Quand Delphine Horvilleur, rabbin et exégète biblique, scrute les Écritures, elle remarque que les grandes figures de l’Ancien Testament sont éprouvées par un handicap ou encore, ont eu à en souffrir une partie de leur vie. Abraham, le père des peuples ? Stérile. Isaac le visionnaire ? Aveugle. Jacob, roi de droiture ? Boiteux. Moïse, le porte-parole ? Bègue ("lourd de bouche et de langue", dit la Bible). Delphine Horvilleur propose d’intégrer cette observation dans les recherches en ressources humaines.
Devenir leader malgré son handicap ?
On pourrait d’abord poursuivre cette liste avec de célèbres hommes politiques : Louis XIV, le Roi Soleil ? Affligé d’une fistule anale extrêmement douloureuse. Churchill, le roc dans la tempête ? Dépressif sévère ("black dog"). Plus près de nous : François Bayrou, ministre-député ? Bègue lui aussi. Et dans le monde des entreprises ? Elon Musk, roi de la Tech ? Autiste (syndrome d’Asperger) : comme Bill Gates paraît-il. Steve Jobs, le charismatique ? Extrême rigidité relationnelle… On pourrait continuer.
Parmi ces leaders, on observe que certains pallient leur déficience à force de volonté, d’intelligence, d’opiniâtreté hors normes. C’est le cas d’un Louis XIV qui se maintient au pouvoir malgré une santé fortement dégradée ou d’un Georges Pompidou qui, rongé par la maladie, n’a pas démissionné. Chez Steve Jobs, le talent visionnaire comble son déficit relationnel, un handicap qui aurait pu "empêcher" tout leadership : mais l’œuvre à accomplir est si grande… que le leader trouve en lui les ressources qui compensent, souvent largement, son infirmité. Cette aptitude à s’opposer à son handicap puis à le vaincre, peut demander une force surhumaine. C’est admirable, mais peu fréquent.

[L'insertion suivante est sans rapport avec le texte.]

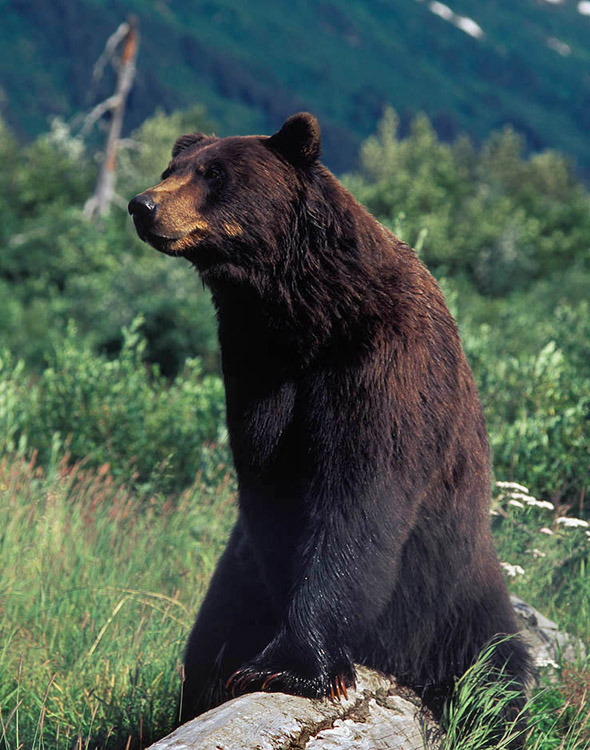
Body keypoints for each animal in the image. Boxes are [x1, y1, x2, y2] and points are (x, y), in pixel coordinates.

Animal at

… ou grâce à son handicap ?
Le plus mystérieux est sans doute une excellence qui se déploie à travers le handicap : les artistes nous offrent des exemples impressionnants. Paganini souffrait d’une malformation de la main, Django Reinhardt jouait sur sa guitare avec une main gauche partiellement atrophiée, Barbara avait une voix fragile, Gad Elmaleh est bègue. Et les leaders ? Autiste, Elon Musk bénéficie d’une extrême capacité de concentration. Atteint de poliomyélite dès l’enfance, Roosevelt ne pouvait plus marcher : la parole devint le lieu même de son autorité. De la même manière, on peut déduire du bégaiement d’un François Bayrou, un rapport à la parole plus lent et réfléchi qui définit son style oratoire.
Le handicap peut conduire à une excellence là où l’on ne l’attend pas.
Devenir leader "malgré et grâce" à son handicap
À bien y regarder, ces leaders se servent de leur handicap pour mieux rebondir. Imaginons Churchill dans les heures sombres qui menaçaient de l’engloutir. Quel combat titanesque a-t-il dû mener pour résister ! Seraient-ce ces moments intenses, qui l’entraînaient à ne jamais céder face à l’ennemi ? Pas si facile de discerner chez ce type de leaders la ligne précise entre le "malgré" et le "grâce". Comme chez le bègue qui à force de combat apprend à parler sans faute et devient orateur — pensons au roi George VI d’Angleterre — le handicap peut conduire à une excellence là où l’on ne l’attend pas. Dans tous ces cas, il n’est pas seulement une faiblesse à compenser : il introduit une limite inévitable, avec laquelle le leader se voit contraint de composer. Assumée, cette limite transforme la fragilité en style et parfois même, en autorité.
Revoir notre image du leader
Ces remarques nous invitent à revoir nos représentations du leader, trop souvent idéalisé, sans faille apparente. Or le handicap n’est pas un talon d’Achille, une faiblesse que l’on peut toujours cacher. Il est une épreuve lourde, souvent visible — mais pas toujours — : une fois perçu, il est volontiers interprété comme une fragilité. Or nous voyons au contraire qu’il peut en résulter une surabondance étonnante, puisque le leader apporte à la société une différence, voire une excellence, dont tout le monde peut bénéficier. Alors il n’est pas tant celui qui a échappé à sa faille, que celui qui a d’abord exercé son autorité sur lui-même : il connaît de l’intérieur ce que la limite impose à l’homme.On conçoit généralement le leadership avec handicap comme une exception. L’analyse de Delphine Horvilleur nous interroge. Et si ce handicap devenait une condition pour exercer un leadership sans domination ? Au cours d’une autre interview, elle nous livre cette pensée profonde : "Nous ne sommes pas ce qui nous est arrivé. Nous sommes ce que nous faisons de ce qui nous est arrivé." Une voie à explorer.